As evidenced by the presence of mounds and trade-good manufacture, the Hopewell Indians dispersal reached Ohio, Indiana, Michigan, Wisconsin, Iowa, Missouri, New York, the Northeast and eastern Rocky Mountain states and into the deep south. The US removal in the 1830s of most American Indians from the mound builder regions, by means of the forced Trail of Tears—a phrase originated from a description of the removal of the Choctaw Nation in 1831—by the 1830’s nearly all Hopewell Indian tribes living along the southern areas of the Great Lakes, from Ohio to the Missouri, had been fragmented or dispersed.
It seems unlikely that any claim, that questionable DNA or otherwise, could isolate a very small portion of these closely related Indians to a single location when such an original dispersal of them is recorded as stated above, and later Congressional-ordered dispersal that took place in the 1830s. To say that missionaries were sent specifically to where a DNA group was located under these circumstances is suspect at best.
Besides, the culture and history of these Indians along the southern regions of the Great Lakes do not suggest a Nephite caliber culture. The most important large-scale works of the early Hopewell Indians were the 23 earthen mounds claimed to have been built between 200 BC and AD 500. Some were walls, other small areas of raised earth, some were serpentine designs, and some were pyramidal. But in the end, they were nothing more than earthen mounds, not unlike earthen mounds found elsewhere in the world.

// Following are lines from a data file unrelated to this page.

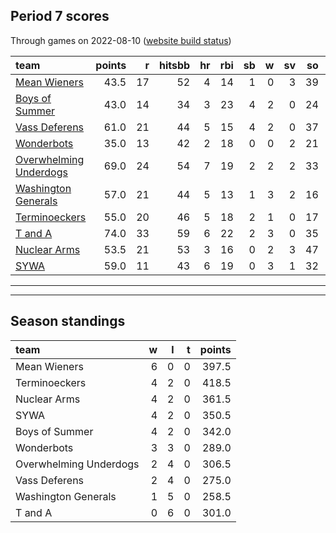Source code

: 

## Period 7 scores

Through games on 2022-08-10 ([website build status](https://github.com/brian-bot/pl-site/actions))


|team                                              | points|  r| hitsbb| hr| rbi| sb|  w| sv| so|   era|  whip|
|:-------------------------------------------------|------:|--:|------:|--:|---:|--:|--:|--:|--:|-----:|-----:|
|[Mean Wieners](./meanwieners)                     |   43.5| 17|     52|  4|  14|  1|  0|  3| 39| 5.243| 1.485|
|[Boys of Summer](./boysofsummer)                  |   43.0| 14|     34|  3|  23|  4|  2|  0| 24| 4.821| 1.393|
|[Vass Deferens](./vassdeferens)                   |   61.0| 21|     44|  5|  15|  4|  2|  0| 37| 3.115| 0.952|
|[Wonderbots](./wonderbots)                        |   35.0| 13|     42|  2|  18|  0|  0|  2| 21| 3.176| 1.103|
|[Overwhelming Underdogs](./overwhelmingunderdogs) |   69.0| 24|     54|  7|  19|  2|  2|  2| 33| 4.320| 1.320|
|[Washington Generals](./washingtongenerals)       |   57.0| 21|     44|  5|  13|  1|  3|  2| 16| 1.714| 1.095|
|[Terminoeckers](./terminoeckers)                  |   55.0| 20|     46|  5|  18|  2|  1|  0| 17| 2.893| 0.911|
|[T and A](./tanda)                                |   74.0| 33|     59|  6|  22|  2|  3|  0| 35| 3.716| 1.101|
|[Nuclear Arms](./nucleararms)                     |   53.5| 21|     53|  3|  16|  0|  2|  3| 47| 4.622| 1.405|
|[SYWA](./sywa)                                    |   59.0| 11|     43|  6|  19|  0|  3|  1| 32| 3.000| 0.697|

* * *
* * *

## Season standings


|team                   |  w|  l|  t| points|
|:----------------------|--:|--:|--:|------:|
|Mean Wieners           |  6|  0|  0|  397.5|
|Terminoeckers          |  4|  2|  0|  418.5|
|Nuclear Arms           |  4|  2|  0|  361.5|
|SYWA                   |  4|  2|  0|  350.5|
|Boys of Summer         |  4|  2|  0|  342.0|
|Wonderbots             |  3|  3|  0|  289.0|
|Overwhelming Underdogs |  2|  4|  0|  306.5|
|Vass Deferens          |  2|  4|  0|  275.0|
|Washington Generals    |  1|  5|  0|  258.5|
|T and A                |  0|  6|  0|  301.0|


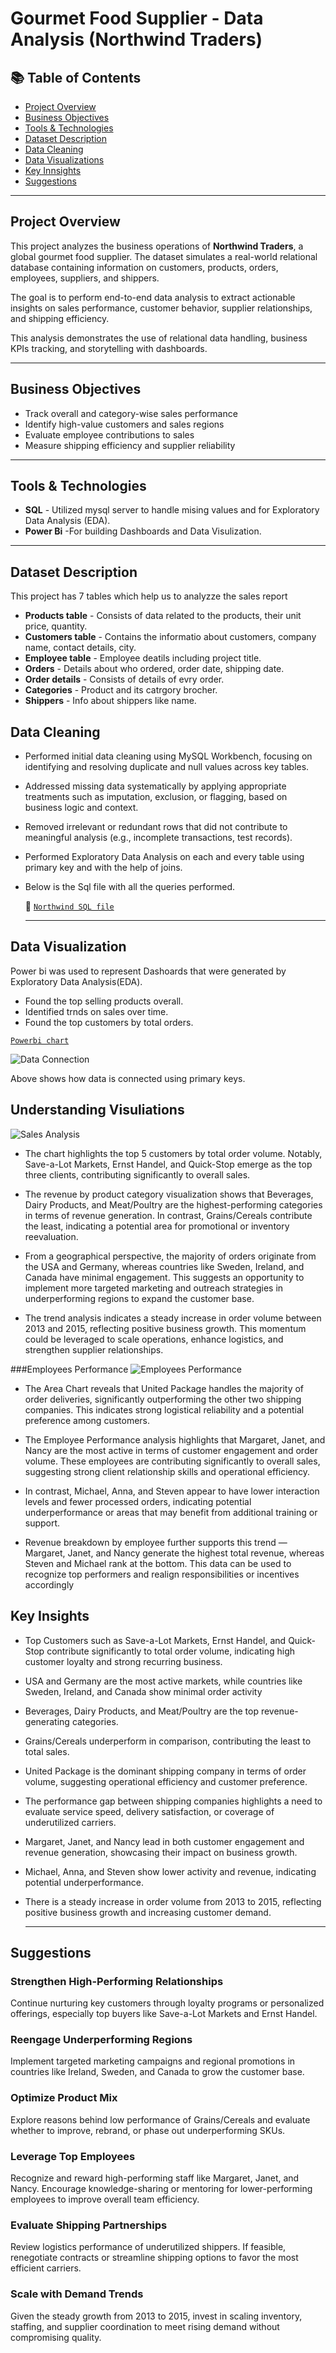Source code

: # Gourmet Food Supplier - Data Analysis (Northwind Traders)

## 📚 Table of Contents
- [Project Overview](#project-overview)
- [Business Objectives](#business-objectives)
- [Tools & Technologies](#tools--technologies)
- [Dataset Description](#dataset-description)
- [Data Cleaning](#data-cleaning)
- [Data Visualizations](#data-visualization)
- [Key Innsights](#key-insights)
- [Suggestions](#suggestions)

---

## Project Overview

This project analyzes the business operations of **Northwind Traders**, a global gourmet food supplier. The dataset simulates a real-world relational database containing information on customers, products, orders, employees, suppliers, and shippers.

The goal is to perform end-to-end data analysis to extract actionable insights on sales performance, customer behavior, supplier relationships, and shipping efficiency.

This analysis demonstrates the use of relational data handling, business KPIs tracking, and storytelling with dashboards.

---

## Business Objectives

- Track overall and category-wise sales performance
- Identify high-value customers and sales regions
- Evaluate employee contributions to sales
- Measure shipping efficiency and supplier reliability

---

## Tools & Technologies
- **SQL**      - Utilized mysql server to handle mising values and for Exploratory Data Analysis (EDA).
- **Power Bi** -For building Dashboards and Data Visulization.

---

## Dataset Description

This project has 7 tables which help us to analyzze the sales report

- **Products table**  - Consists of data related to the products, their unit price, quantity.
- **Customers table** - Contains the informatio about customers, company name, contact details, city.
- **Employee table**  - Employee deatils including project title.
- **Orders**  - Details about who ordered, order date, shipping date.
- **Order details** - Consists of details of evry order.
- **Categories** - Product and its catrgory brocher.
- **Shippers** - Info about shippers like name.

## Data Cleaning

- Performed initial data cleaning using MySQL Workbench, focusing on identifying and resolving duplicate and null values across key tables.

- Addressed missing data systematically by applying appropriate treatments such as imputation, exclusion, or flagging, based on business logic and context.

- Removed irrelevant or redundant rows that did not contribute to meaningful analysis (e.g., incomplete transactions, test records).

- Performed Exploratory Data Analysis on each and every table using primary key and with the help of joins.
- Below is the Sql file with all the queries performed.

  🔗 [`Northwind SQL file`](northwind.sql)

  ---

## Data Visualization

Power bi was used to represent Dashoards that were generated by Exploratory Data Analysis(EDA).
- Found the top selling products overall.
- Identified trnds on sales over time.
- Found the top customers by total orders.

 [`Powerbi chart`](northwind.pbix)

![`Data Connection`](https://github.com/Danish-ud/Gourmet-Food-Supplier-Sales-Analysis/blob/main/Power%20bi%20Image/Data%20Connection.png)

Above shows how data is connected using primary keys.

## Understanding Visuliations

![`Sales Analysis`](https://github.com/Danish-ud/Gourmet-Food-Supplier-Sales-Analysis/blob/main/Power%20bi%20Image/Sales%20Analysis.png)

- The chart highlights the top 5 customers by total order volume. Notably, Save-a-Lot Markets, Ernst Handel, and Quick-Stop emerge as the top three clients, contributing significantly to overall sales.

- The revenue by product category visualization shows that Beverages, Dairy Products, and Meat/Poultry are the highest-performing categories in terms of revenue generation. In contrast, Grains/Cereals contribute the least, indicating a potential area for promotional or inventory reevaluation.

- From a geographical perspective, the majority of orders originate from the USA and Germany, whereas countries like Sweden, Ireland, and Canada have minimal engagement. This suggests an opportunity to implement more targeted marketing and outreach strategies in underperforming regions to expand the customer base.

- The trend analysis indicates a steady increase in order volume between 2013 and 2015, reflecting positive business growth. This momentum could be leveraged to scale operations, enhance logistics, and strengthen supplier relationships.

###Employees Performance
![`Employees Performance`](https://github.com/Danish-ud/Gourmet-Food-Supplier-Sales-Analysis/blob/main/Power%20bi%20Image/Employees%20Performance.png)

- The Area Chart reveals that United Package handles the majority of order deliveries, significantly outperforming the other two shipping companies. This indicates strong logistical reliability and a potential preference among customers.

- The Employee Performance analysis highlights that Margaret, Janet, and Nancy are the most active in terms of customer engagement and order volume. These employees are contributing significantly to overall sales, suggesting strong client relationship skills and operational efficiency.

- In contrast, Michael, Anna, and Steven appear to have lower interaction levels and fewer processed orders, indicating potential underperformance or areas that may benefit from additional training or support.

- Revenue breakdown by employee further supports this trend — Margaret, Janet, and Nancy generate the highest total revenue, whereas Steven and Michael rank at the bottom. This data can be used to recognize top performers and realign responsibilities or incentives accordingly

## Key Insights
- Top Customers such as Save-a-Lot Markets, Ernst Handel, and Quick-Stop contribute significantly to total order volume, indicating high customer loyalty and strong recurring business.

- USA and Germany are the most active markets, while countries like Sweden, Ireland, and Canada show minimal order activity

- Beverages, Dairy Products, and Meat/Poultry are the top revenue-generating categories.

- Grains/Cereals underperform in comparison, contributing the least to total sales.

- United Package is the dominant shipping company in terms of order volume, suggesting operational efficiency and customer preference.

- The performance gap between shipping companies highlights a need to evaluate service speed, delivery satisfaction, or coverage of underutilized carriers.

- Margaret, Janet, and Nancy lead in both customer engagement and revenue generation, showcasing their impact on business growth.

- Michael, Anna, and Steven show lower activity and revenue, indicating potential underperformance.

- There is a steady increase in order volume from 2013 to 2015, reflecting positive business growth and increasing customer demand.

  ---
## Suggestions
  ### Strengthen High-Performing Relationships
  Continue nurturing key customers through loyalty programs or personalized offerings, especially top buyers like Save-a-Lot Markets and Ernst Handel.

  ### Reengage Underperforming Regions
  Implement targeted marketing campaigns and regional promotions in countries like Ireland, Sweden, and Canada to grow the customer base.

  ### Optimize Product Mix
  Explore reasons behind low performance of Grains/Cereals and evaluate whether to improve, rebrand, or phase out underperforming SKUs.

  ### Leverage Top Employees
  Recognize and reward high-performing staff like Margaret, Janet, and Nancy. Encourage knowledge-sharing or mentoring for lower-performing employees to improve overall team efficiency.

  ### Evaluate Shipping Partnerships
  Review logistics performance of underutilized shippers. If feasible, renegotiate contracts or streamline shipping options to favor the most efficient carriers.

  ### Scale with Demand Trends
  Given the steady growth from 2013 to 2015, invest in scaling inventory, staffing, and supplier coordination to meet rising demand without compromising quality.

That the Hopewell built such earthen edifices is interesting, but by no means equals the work of the Nephites of whom Nephi said: “And I did teach my people to build buildings, and to work in all manner of wood, and of iron, and of copper, and of brass, and of steel, and of gold, and of silver, and of precious ores, which were in great abundance. And I did build a temple; and I did construct it after the manner of the temple of Solomon save it were not built of so many precious thing…but the manner of the construction was like unto the temple of Solomon; and the workmanship thereof was exceeding fine” (2 Nephi 5:15-16). In addition, the Land of Promise had many miles of highways and roads “that led from city to city, and from land to land, and from place to place” (3 Nephi 6:8), which highways were “broken up” and “the level roads spoiled” (3 Nephi 8:13), which were later built up again when the cities were rebuilt (4 Nephi 1:7-8).
According to one archaeologist, after more than 30 years of archeological work in this area, “The few small domestic Ohio Hopewell sites that have been excavated have not produced any evidence for prolonged occupation.”
This hardly sounds like the 1,000 year history of the Nephites, and the continuing occupation of the Lamanites for another thousand years before Columbus came to the Western Hemisphere.